Potensi Aliansi Militer Baru
Quadrilateral Security Dialogue atau Quad di Indo Pasifik, kerap disamakan dengan Pakta Atlantik Utara (NATO). Anggapan ini tidak lepas dari penegasan dari Stephen Biegun, Deputi Sekretaris Negara AS, yaitu ingin membentuk aliansi di Indo Pasifik dengan mengajak negara-negara lain, termasuk ASEAN, untuk menentang dominasi Tiongkok. Quad menentang proyek BRI Tiongkok yang mengklaim Laut Cina Selatan berdasarkan 9 garis putus-putus, dengan menawarkan proyek Indo Pasifik yang Bebas dan Terbuka. Melalui promosi perdamaian kawasan serta supremasi hukum di Indo Pasifik, AS berharap mampu menekan dominasi Tiongkok serta mengajak negara-negara ASEAN untuk terlibat.
ADVERTISEMENT
Membawa misi perdamaian dengan jalur pendekatan militeristik sebenarnya mulai terlihat dari kerjasama ekspor persenjataan antara Jepang dan Vietnam. Kesepakatan ini menjadi pertanda bahwa potensi perang bisa saja terjadi sehingga negara-negara ASEAN seperti Vietnam, perlu diperkuat persenjataannya. Tindakan ini, serupa dengan upaya NATO dalam menyelesaikan persoalan untuk mencapai perdamaian. Cara-cara yang sifatnya militeristik digunakan bila kesepakatan damai tidak bisa tercapai. Upaya menciptakan perdamaian dengan cara ini bisa memancing intervensi yang lebih dalam, dan hal ini sudah terlihat dari sejumlah intervensi NATO ke negara-negara yang tengah berkonflik, seperti Libya dan Kosovo. Intervensi NATO di negara-negara tersebut justru menimbulkan kehancuran karena dampak dari upaya mencapai perdamaian dengan menggunakan pendekatan miiteristik.

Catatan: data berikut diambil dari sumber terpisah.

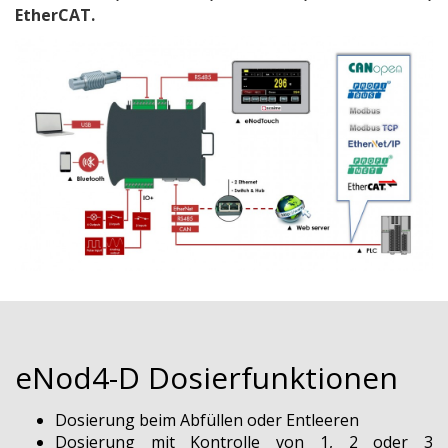
EtherCAT.
eNod4-D Dosierfunktionen
Dosierung beim Abfüllen oder Entleeren
Dosierung mit Kontrolle von 1, 2 oder 3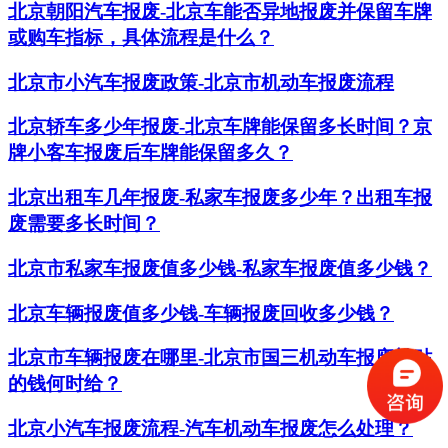
北京朝阳汽车报废-北京车能否异地报废并保留车牌
或购车指标，具体流程是什么？
北京市小汽车报废政策-北京市机动车报废流程
北京轿车多少年报废-北京车牌能保留多长时间？京
牌小客车报废后车牌能保留多久？
​北京出租车几年报废-私家车报废多少年？出租车报
废需要多长时间？
北京市私家车报废值多少钱-私家车报废值多少钱？
北京车辆报废值多少钱-车辆报废回收多少钱？
北京市车辆报废在哪里-北京市国三机动车报废补贴
的钱何时给？
北京小汽车报废流程-汽车机动车报废怎么处理？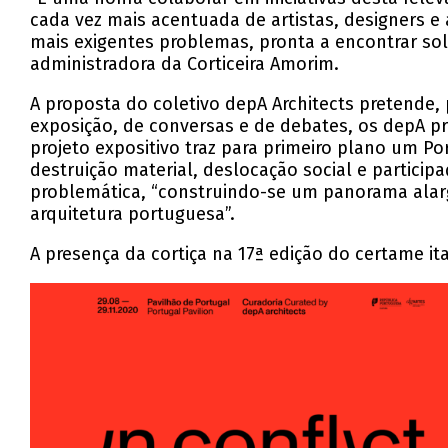
cada vez mais acentuada de artistas, designers e 
mais exigentes problemas, pronta a encontrar sol
administradora da Corticeira Amorim.
A proposta do coletivo depA Architects pretende,
exposição, de conversas e de debates, os depA pro
projeto expositivo traz para primeiro plano um 
destruição material, deslocação social e particip
problemática, “construindo-se um panorama alarg
arquitetura portuguesa”.
A presença da cortiça na 17ª edição do certame i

Upaya ini berbanding terbalik dengan cara negara-negara ASEAN untuk menyelesaikan konflik yang menjauhi agresi militer. ASEAN lebih memilih cara-cara damai yaitu melalui kesepakatan Treaty of Amity and Cooperation in Southeast Asia (TAC) yang mengatur tentang penyelesaian konflik secara damai. Selain itu, ASEAN juga lebih memilih solusi damai tanpa memancing konflik, untuk menyelesaikan sengketa perairan Laut Cina Selatan dengan Tiongkok, yaitu dengan adanya Declaration on Conduct of the Parties in the South China Sea (DOC). Kesepakatan ini bertujuan sebagai pedoman bagi negara-negara ASEAN dan RRT dalam menjaga perdamaian di kawasan. Hal ini menunjukkan bahwa, ASEAN sangat menghindari terjadinya konflik bersenjata di kawasan, khususnya Indo Pasifik.
ADVERTISEMENT
Melihat situasi ini, Quad akan kesulitan untuk menarik negara-negara ASEAN untuk bergabung di dalam aliansi informal tersebut. Demikian pula, bila AS melalui Quad terus menyeret negara-negara ASEAN dalam rivalitas dengan Tiongkok, maka tujuan damai yang diusung AS melalui Quad akan semakin menjauh sementara potensi konflik yang lebih meluas bisa terjadi di kawasan Indo Pasifik.